The sky was a clear blue and the sun warm and bright, unhindered by clouds.

They suggested I changed it to "...was clear blue..." but I'm not sure I'm comfortable with that. What do you guys think?
 

TheokinsJ

Troubadour
I think every writer has their own style, I was amazed reading your sentence because it sounds word-for-world like something I wrote in one of my early drafts. I use a lot of commas in sentences because I go into depth describing things and making comparisons. On reflection, my style is very poetic and I would use sentences quite similar to this example you have shown, however I don't see anything wrong with your sentence, although I'm not a professional editor, keep it if it feels right to you but be prepared to change it if you must in the final draft. If it's your style and that's the way you want to write it, then stick with it.
 
What you wrote is technically correct. Look at the sentence carefully. The sky is a clear blue. In this case, 'blue' is used as a noun, and 'clear' is being used to describe the noun, and 'a' is used as an article to the noun 'blue'. Hence, it's perfectly correct. However, in the sentence that your proofreaders recommended to you, 'blue' is being used as an adjective, and 'clear', another adjective, is being used to describe it. Some people would argue that that sentence is wrong.

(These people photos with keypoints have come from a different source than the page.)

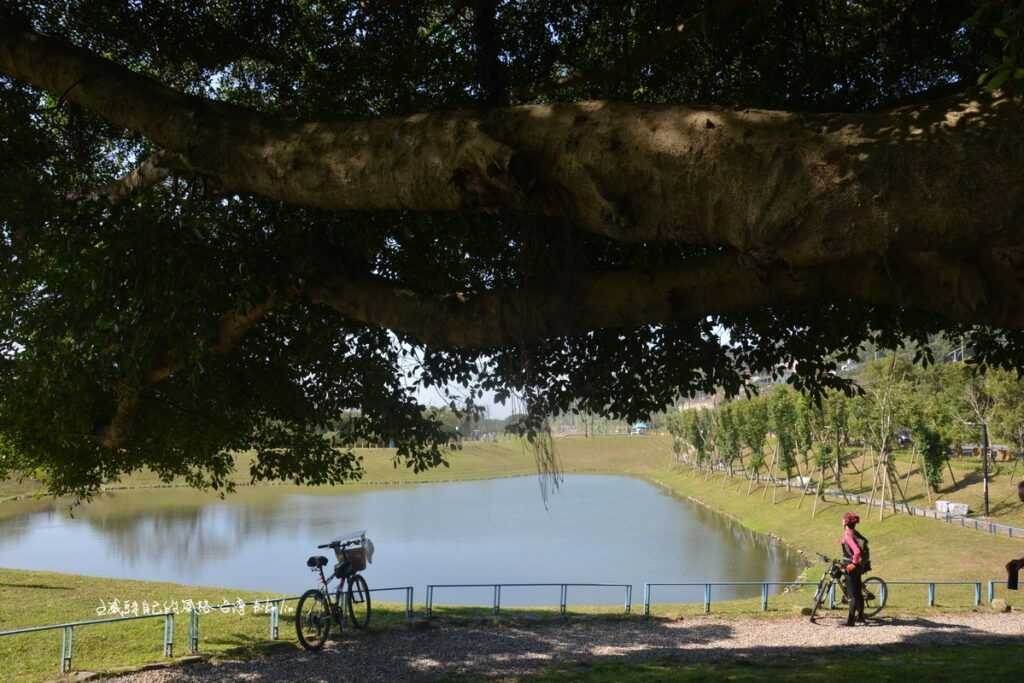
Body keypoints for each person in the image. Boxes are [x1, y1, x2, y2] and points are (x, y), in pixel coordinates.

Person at [840, 511, 868, 626]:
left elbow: (856, 551)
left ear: (846, 522)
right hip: (858, 568)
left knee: (851, 595)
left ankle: (850, 621)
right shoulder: (854, 532)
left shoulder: (848, 534)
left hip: (851, 568)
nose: (841, 520)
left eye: (843, 519)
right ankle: (861, 616)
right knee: (858, 592)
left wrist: (853, 564)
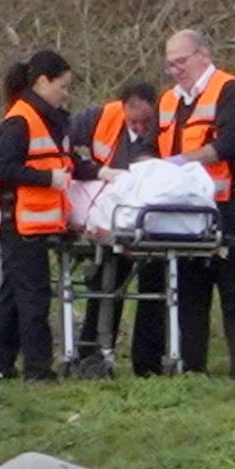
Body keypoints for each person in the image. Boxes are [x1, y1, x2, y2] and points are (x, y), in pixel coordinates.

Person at [158, 29, 235, 379]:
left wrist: (184, 161)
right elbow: (154, 143)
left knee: (234, 287)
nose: (176, 70)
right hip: (186, 208)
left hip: (231, 202)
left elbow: (232, 141)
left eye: (181, 62)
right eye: (170, 64)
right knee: (190, 288)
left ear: (202, 54)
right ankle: (193, 369)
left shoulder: (229, 91)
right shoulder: (170, 101)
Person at [0, 50, 74, 381]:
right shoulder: (21, 120)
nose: (66, 94)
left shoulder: (51, 120)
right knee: (33, 296)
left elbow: (65, 161)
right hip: (21, 220)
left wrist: (100, 173)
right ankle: (38, 368)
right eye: (62, 87)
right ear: (42, 82)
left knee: (12, 294)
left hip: (36, 220)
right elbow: (3, 167)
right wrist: (48, 179)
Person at [69, 82, 165, 374]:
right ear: (122, 109)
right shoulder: (100, 118)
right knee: (105, 280)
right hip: (108, 212)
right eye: (133, 121)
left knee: (154, 282)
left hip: (148, 218)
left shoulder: (163, 127)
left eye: (145, 121)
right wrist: (95, 172)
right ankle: (92, 351)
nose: (139, 126)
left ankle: (146, 362)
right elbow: (62, 144)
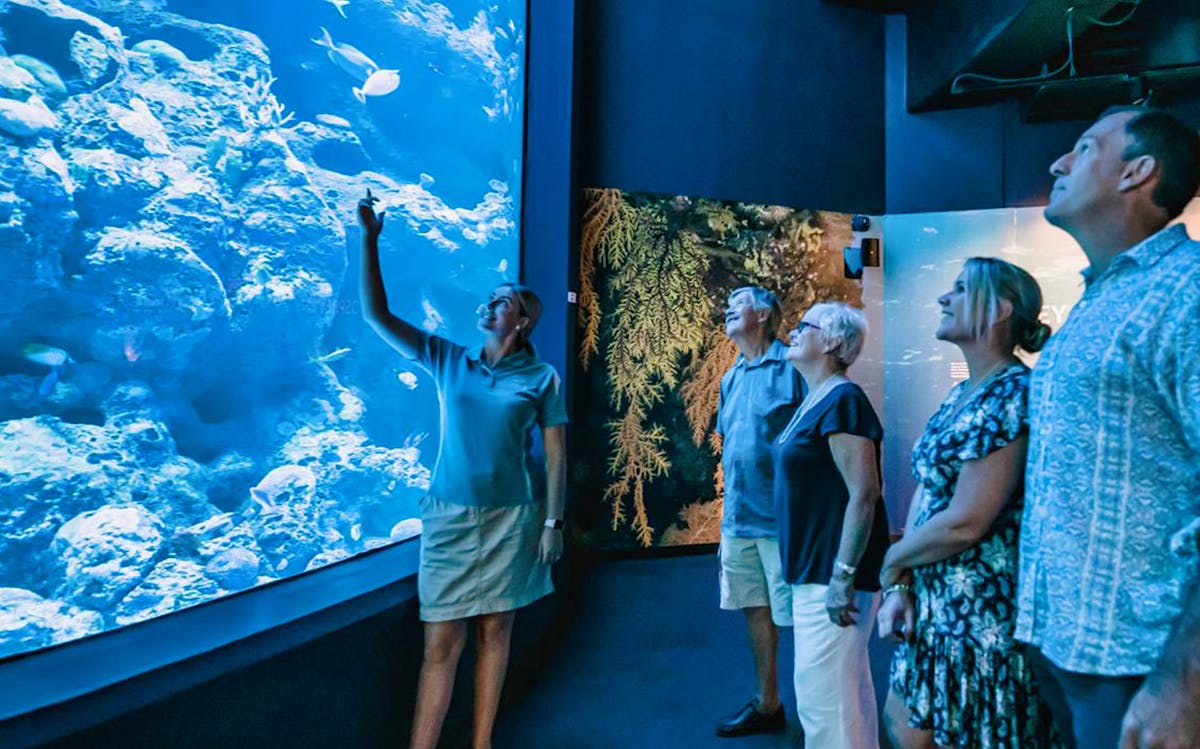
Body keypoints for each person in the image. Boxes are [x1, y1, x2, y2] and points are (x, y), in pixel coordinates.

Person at [1014, 106, 1200, 749]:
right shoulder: (1099, 300)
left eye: (1084, 147)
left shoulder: (1189, 292)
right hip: (1066, 644)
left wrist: (1184, 682)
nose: (1057, 163)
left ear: (1137, 172)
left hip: (1143, 661)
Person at [357, 190, 568, 749]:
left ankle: (482, 744)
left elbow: (555, 456)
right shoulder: (448, 358)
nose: (489, 305)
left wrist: (552, 523)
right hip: (449, 517)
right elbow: (375, 316)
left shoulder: (542, 379)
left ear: (522, 321)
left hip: (513, 519)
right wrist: (368, 241)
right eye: (490, 298)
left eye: (501, 302)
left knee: (497, 632)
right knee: (440, 646)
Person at [875, 258, 1062, 749]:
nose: (944, 298)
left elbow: (966, 521)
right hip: (936, 608)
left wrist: (893, 562)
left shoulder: (1013, 394)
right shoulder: (962, 392)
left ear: (1000, 310)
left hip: (981, 622)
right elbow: (930, 494)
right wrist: (905, 585)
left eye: (959, 289)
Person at [773, 301, 890, 749]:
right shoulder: (818, 399)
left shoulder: (843, 400)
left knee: (823, 703)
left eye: (807, 325)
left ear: (833, 342)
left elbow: (864, 495)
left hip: (833, 573)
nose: (795, 331)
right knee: (844, 696)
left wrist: (843, 577)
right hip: (816, 569)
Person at [713, 286, 805, 738]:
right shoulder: (729, 379)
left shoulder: (794, 370)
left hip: (782, 522)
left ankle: (818, 712)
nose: (728, 308)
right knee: (755, 609)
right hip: (738, 521)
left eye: (739, 302)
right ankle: (768, 705)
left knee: (800, 618)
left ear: (764, 314)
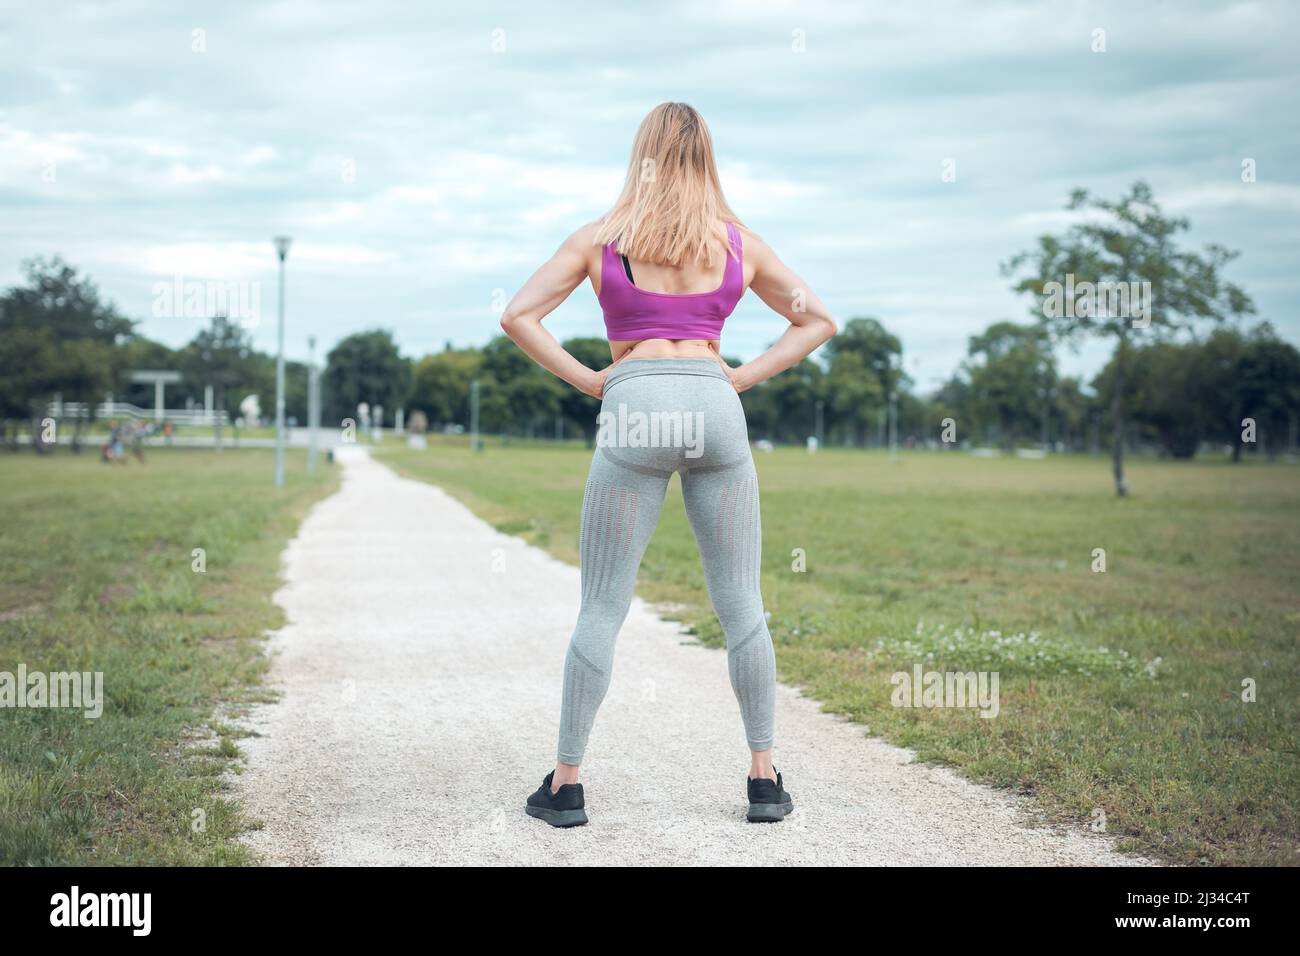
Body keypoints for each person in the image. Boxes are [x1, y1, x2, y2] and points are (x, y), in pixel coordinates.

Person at [500, 102, 837, 826]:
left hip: (635, 400)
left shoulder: (601, 239)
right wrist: (739, 377)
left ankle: (566, 786)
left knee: (602, 605)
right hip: (717, 405)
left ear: (643, 156)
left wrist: (592, 379)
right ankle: (764, 778)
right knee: (741, 602)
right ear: (705, 158)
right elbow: (817, 320)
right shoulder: (739, 244)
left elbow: (519, 315)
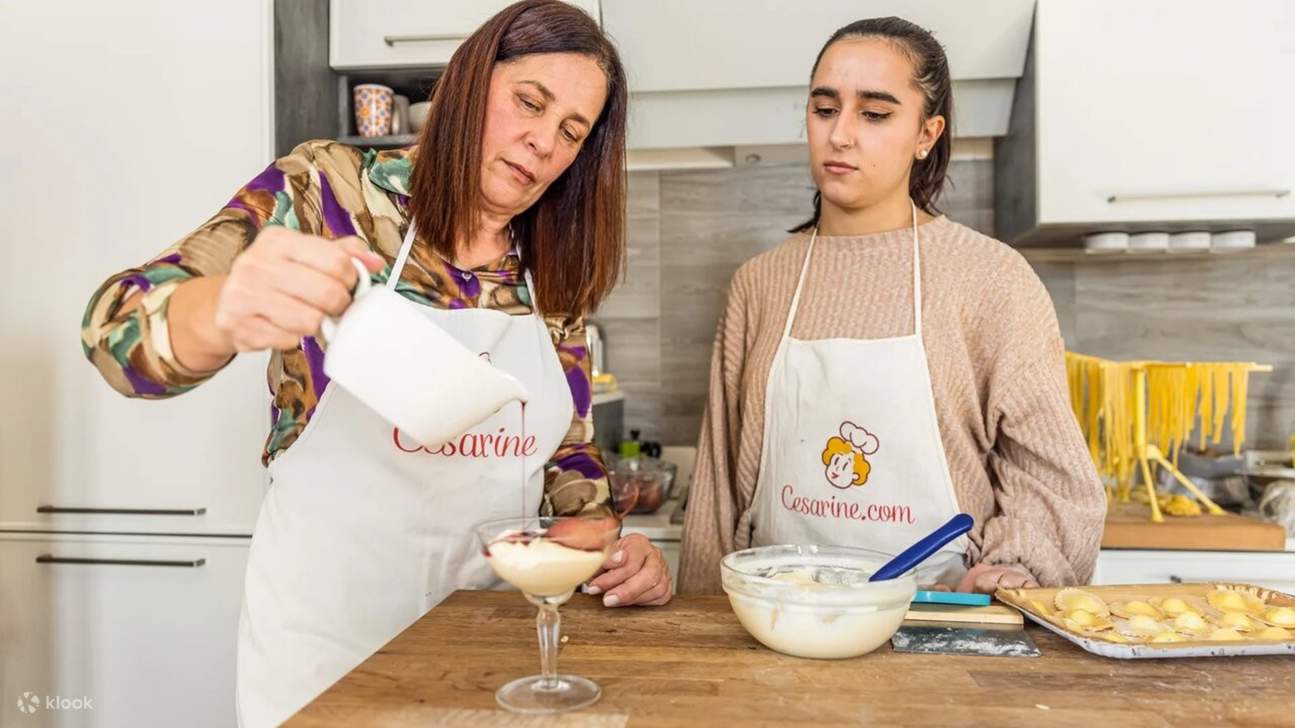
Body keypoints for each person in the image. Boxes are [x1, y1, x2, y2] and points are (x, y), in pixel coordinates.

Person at [80, 2, 671, 724]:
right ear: (469, 82)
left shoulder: (549, 266)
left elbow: (566, 450)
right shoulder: (327, 192)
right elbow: (116, 332)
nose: (543, 142)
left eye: (571, 132)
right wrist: (223, 309)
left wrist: (608, 548)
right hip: (326, 647)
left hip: (484, 649)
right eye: (529, 102)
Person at [679, 17, 1105, 596]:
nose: (840, 134)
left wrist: (1015, 565)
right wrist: (700, 622)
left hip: (937, 619)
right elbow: (718, 487)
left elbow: (1054, 478)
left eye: (875, 114)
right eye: (824, 109)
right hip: (779, 618)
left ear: (926, 134)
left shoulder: (992, 279)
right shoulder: (760, 283)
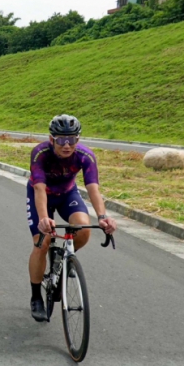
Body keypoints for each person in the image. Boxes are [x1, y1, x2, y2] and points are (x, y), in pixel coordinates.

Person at [27, 114, 117, 322]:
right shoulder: (40, 153)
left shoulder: (86, 156)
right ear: (52, 140)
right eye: (61, 140)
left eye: (72, 140)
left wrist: (103, 217)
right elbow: (39, 188)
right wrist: (43, 219)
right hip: (41, 196)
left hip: (67, 194)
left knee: (84, 229)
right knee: (42, 242)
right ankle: (35, 297)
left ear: (78, 139)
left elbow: (93, 189)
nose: (66, 145)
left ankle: (64, 259)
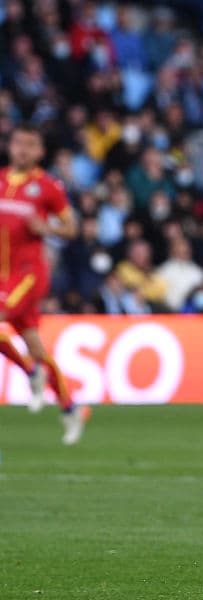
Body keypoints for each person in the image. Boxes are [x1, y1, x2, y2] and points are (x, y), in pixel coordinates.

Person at [0, 125, 88, 444]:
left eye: (30, 145)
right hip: (2, 275)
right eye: (18, 143)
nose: (22, 149)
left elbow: (72, 228)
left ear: (40, 152)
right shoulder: (0, 180)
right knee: (36, 347)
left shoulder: (47, 187)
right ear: (10, 147)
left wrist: (46, 227)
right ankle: (69, 406)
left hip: (28, 274)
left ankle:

So, don't worry about that. You're perfectly right, at least in my opinion. Go with your style.
 

Svrtnsse

Staff
Article Team
Thanks for the feedback. It's indeed as you say that I mean to refer to the color of the sky and not the sky itself. I guess you could compare it to "...the sky had a clear blue color..."
 

Guru Coyote

Archmage
Another way of comparing both versions might be:
The sky was a clear blue - you are telling me there are several different shades of blue the sky could be
The sky was clear blue - the sky had this one, very defined, color.
 

saellys

Inkling
I like your original much better. You're describing the sky, which could have been a pearl grey or a dusky lavender or a flaming orange. Your proofreader's suggestion makes it sound like they think "clear" describes the sky, not the type of blue the sky is, but you say later in the same sentence that it's unhindered by clouds, which would become redundant if you changed it to "was clear blue". Also, "was clear blue" is awkward and abrupt to read, both silently and aloud, while "was a clear blue" has a much more natural feel and poetic rhythm, at least to me.

This time around, go with what you've got. :)
 

Penpilot

Staff
Article Team
Either works for me. It all depends on the voice of the character and your voice. Removing the "a" shifts the rhythm of the sentence. But the exact same information is conveyed, so if push came to shove in terms of reducing word count, removing the "a" would be an option if you didn't want to rewrite the sentence.

Generally speaking, if it's true to character, leave it.
 

Svrtnsse

Staff
Article Team
Thanks again everyone for the feedback. I originally went with the A because it felt cool to me and then when it got pointed out I couldn't really explain why. Now I can.